Si le détroit n’est pas fermé, le droit de le franchir devient incertain, coûteux et négociable. Une zone grise dont les armateurs, les négociants et, au bout de la chaîne, les consommateurs, paient déjà le prix
Le message promettait une sortie sans encombre du Golfe. Il suffisait d’envoyer les documents du navire, puis d’acquitter en bitcoin ou en tether le montant fixé pour obtenir une «autorisation». La société grecque de gestion des risques maritimes Marisks avertissait récemment que plusieurs compagnies avaient reçu cette offre frauduleuse, attribuée à tort aux autorités iraniennes. A ce moment-là, des centaines de bâtiments et près de 20 000 marins étaient immobilisés dans la région. Avant le conflit, environ un cinquième du pétrole et du gaz naturel liquéfié mondiaux transitait par Ormuz.
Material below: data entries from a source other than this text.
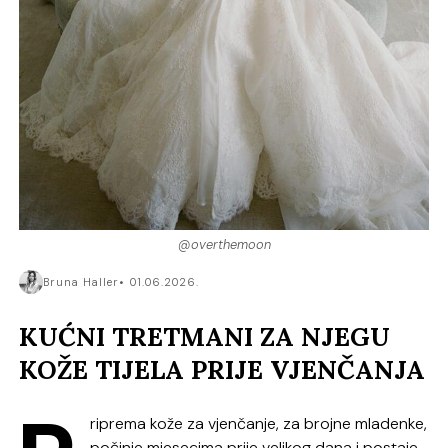
@overthemoon
Bruna Haller
01.06.2026.
KUĆNI TRETMANI ZA NJEGU
KOŽE TIJELA PRIJE VJENČANJA
riprema kože za vjenčanje, za brojne mladenke,
počinje mjesecima prije velikog dana i postaje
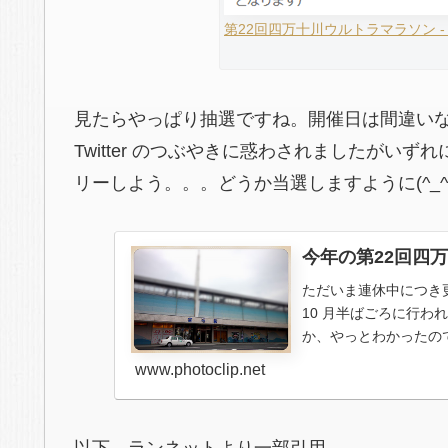
第22回四万十川ウルトラマラソン - 
見たらやっぱり抽選ですね。開催日は間違いなく 
Twitter のつぶやきに惑わされましたがい
リーしよう。。。どうか当選しますように(^_^;
今年の第22回四
ただいま連休中につき
10 月半ばごろに行
か、やっとわかったので
法人 ...
www.photoclip.net
以下、ランネットより一部引用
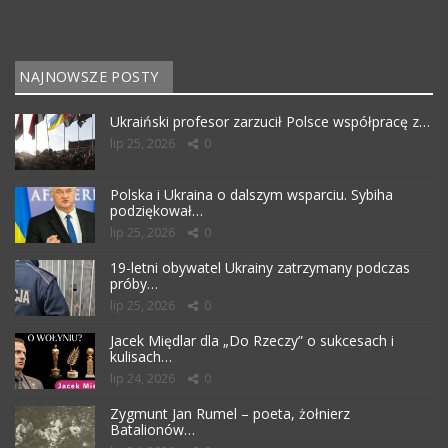
NAJNOWSZE POSTY
Ukraiński profesor zarzucił Polsce współpracę z…
lip 25, 2026
0
Polska i Ukraina o dalszym wsparciu. Sybiha
podziękował…
lip 25, 2026
0
19-letni obywatel Ukrainy zatrzymany podczas
próby…
lip 25, 2026
0
Jacek Międlar dla „Do Rzeczy” o sukcesach i
kulisach…
lip 24, 2026
0
Zygmunt Jan Rumel – poeta, żołnierz
Batalionów…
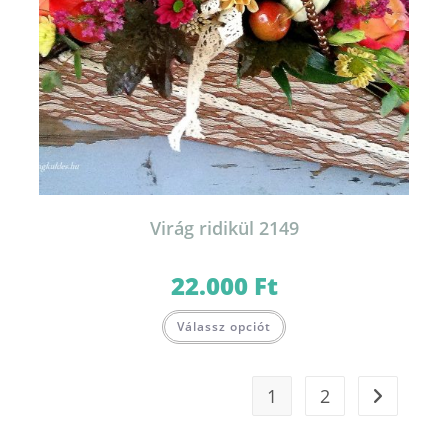
Virág ridikül 2149
22.000
Ft
Válassz opciót
1
2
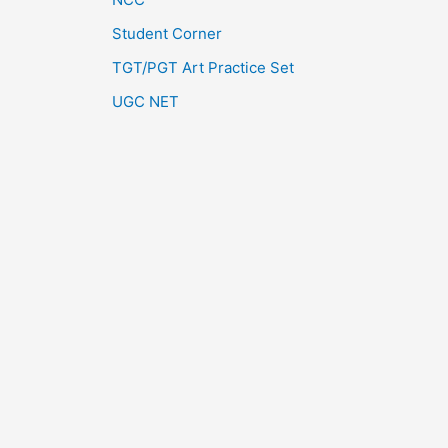
Student Corner
TGT/PGT Art Practice Set
UGC NET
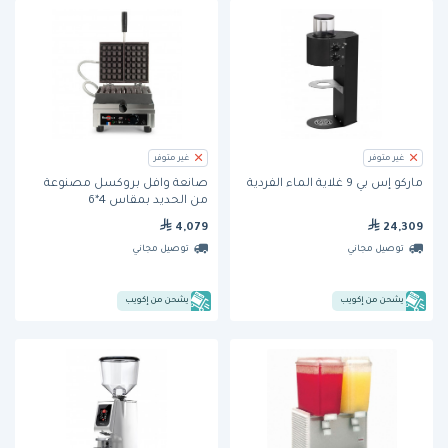
غير متوفر
غير متوفر
ماركو إس بي 9 غلاية الماء الفردية
صانعة وافل بروكسل مصنوعة
من الحديد بمقاس 4*6
(WECABCCO) من كرامبوز
4,079
24,309
توصيل مجاني
توصيل مجاني
يشحن من إكويب
يشحن من إكويب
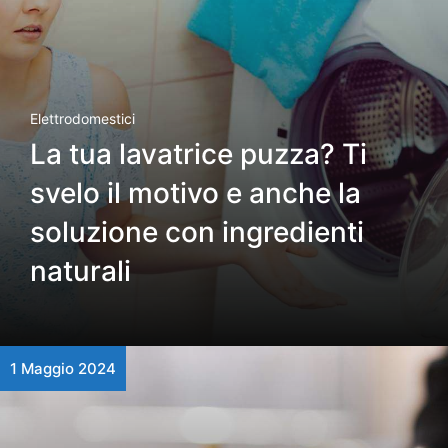
Elettrodomestici
La tua lavatrice puzza? Ti
svelo il motivo e anche la
soluzione con ingredienti
naturali
1 Maggio 2024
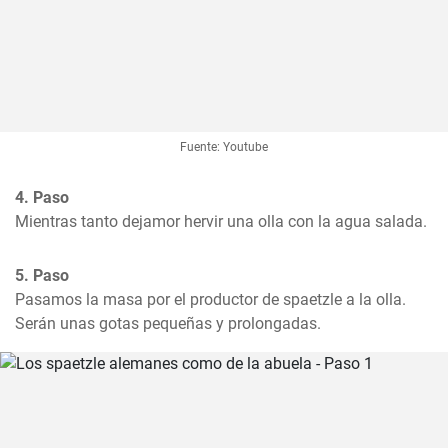
Fuente: Youtube
4. Paso
Mientras tanto dejamor hervir una olla con la agua salada.
5. Paso
Pasamos la masa por el productor de spaetzle a la olla. 
Serán unas gotas pequeñas y prolongadas.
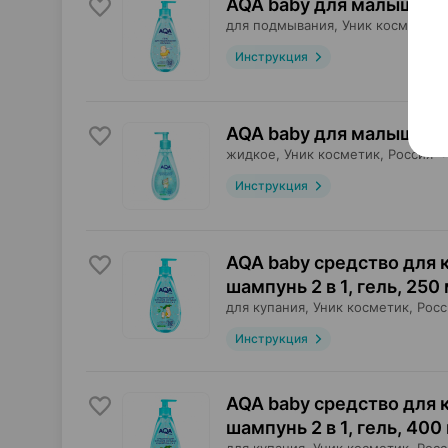
AQA baby для малыша, г
для подмывания,
Уник косметик
,
Инструкция
AQA baby для малыша, 
жидкое,
Уник косметик
, Россия
Инструкция
AQA baby средство для 
шампунь 2 в 1, гель
,
250 
для купания,
Уник косметик
, Рос
Инструкция
AQA baby средство для 
шампунь 2 в 1, гель
,
400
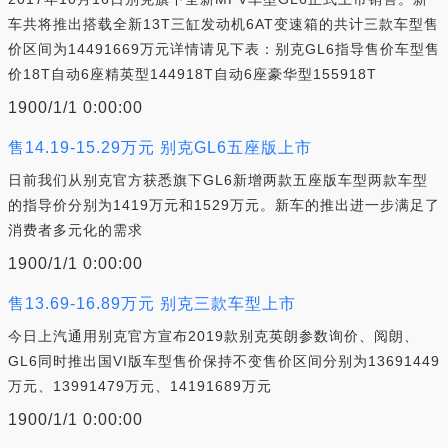
车共将推出搭载全新13T三缸发动机6AT变速箱的共计三款车型售
价区间为14491669万元详情请见下表：别克GL6指导售价车型售
价18T自动6座精英型144918T自动6座豪华型155918T
1900/1/1 0:00:00
售14.19-15.29万元 别克GL6五座版上市
日前我们从别克官方获悉旗下GL6新增两款五座版车型两款车型
的指导价分别为1419万元和1529万元。新车的推出进一步满足了
消费者多元化的需求
1900/1/1 0:00:00
售13.69-16.89万元 别克三款车型上市
今日上汽通用别克官方宣布2019款别克英朗参数询价、阅朗、
GL6同时推出国VI版车型售价保持不变售价区间分别为13691449
万元、13991479万元、14191689万元
1900/1/1 0:00:00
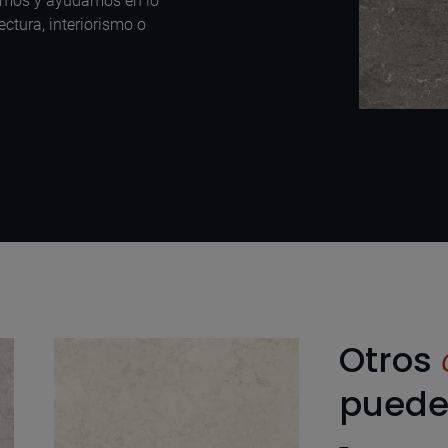
amos y ayudamos en lo
ectura, interiorismo o
Otros
puede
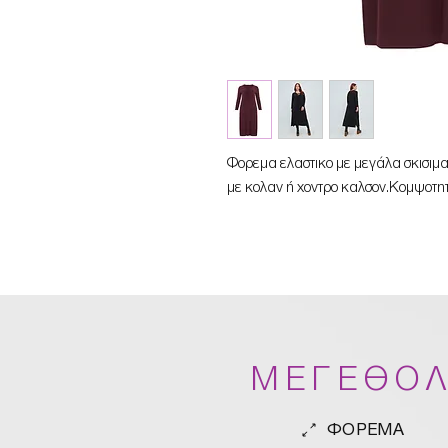
Φορεμα ελαστικο με μεγάλα σκισιμα
με κολαν ή χοντρο καλσον.Kομψοτητ
ΜΕΓΕΘΟΛ
ΦΟΡΕΜΑ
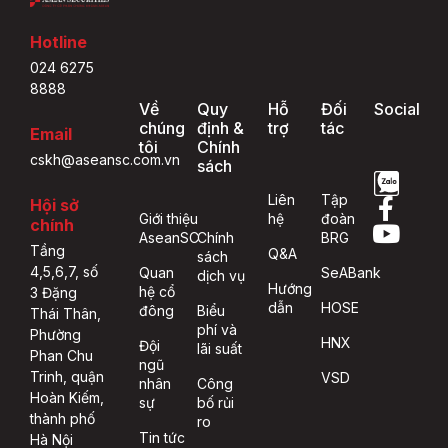
Hotline
024 6275
8888
Về
Quy
Hỗ
Đối
Social
chúng
định &
trợ
tác
Email
tôi
Chính
cskh@aseansc.com.vn
sách
Liên
Tập
Hội sở
Giới thiệu
hệ
đoàn
chính
AseanSC
Chính
BRG
Tầng
Q&A
sách
4,5,6,7, số
Quan
SeABank
dịch vụ
Hướng
hệ cổ
3 Đặng
dẫn
HOSE
đông
Biểu
Thái Thân,
phí và
Phường
HNX
Đội
lãi suất
Phan Chu
ngũ
Trinh, quận
VSD
nhân
Công
Hoàn Kiếm,
sự
bố rủi
thành phố
ro
Tin tức
Hà Nội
Frédéric Lasserre, professeur à l’Université Laval et spécialiste de la géopolitique des transports, souligne auprès du Temps qu’«il y a bien un marché du transit, mais pas sous la forme d’un marché organisé de «droits de passage» où les navires achèteraient un permis pour franchir le détroit d’Ormuz.» Le «marché gris» se trouve plutôt dans l’empilement de prix, d’intermédiaires et de permissions plus ou moins reconnues qui s’est formé autour du passage.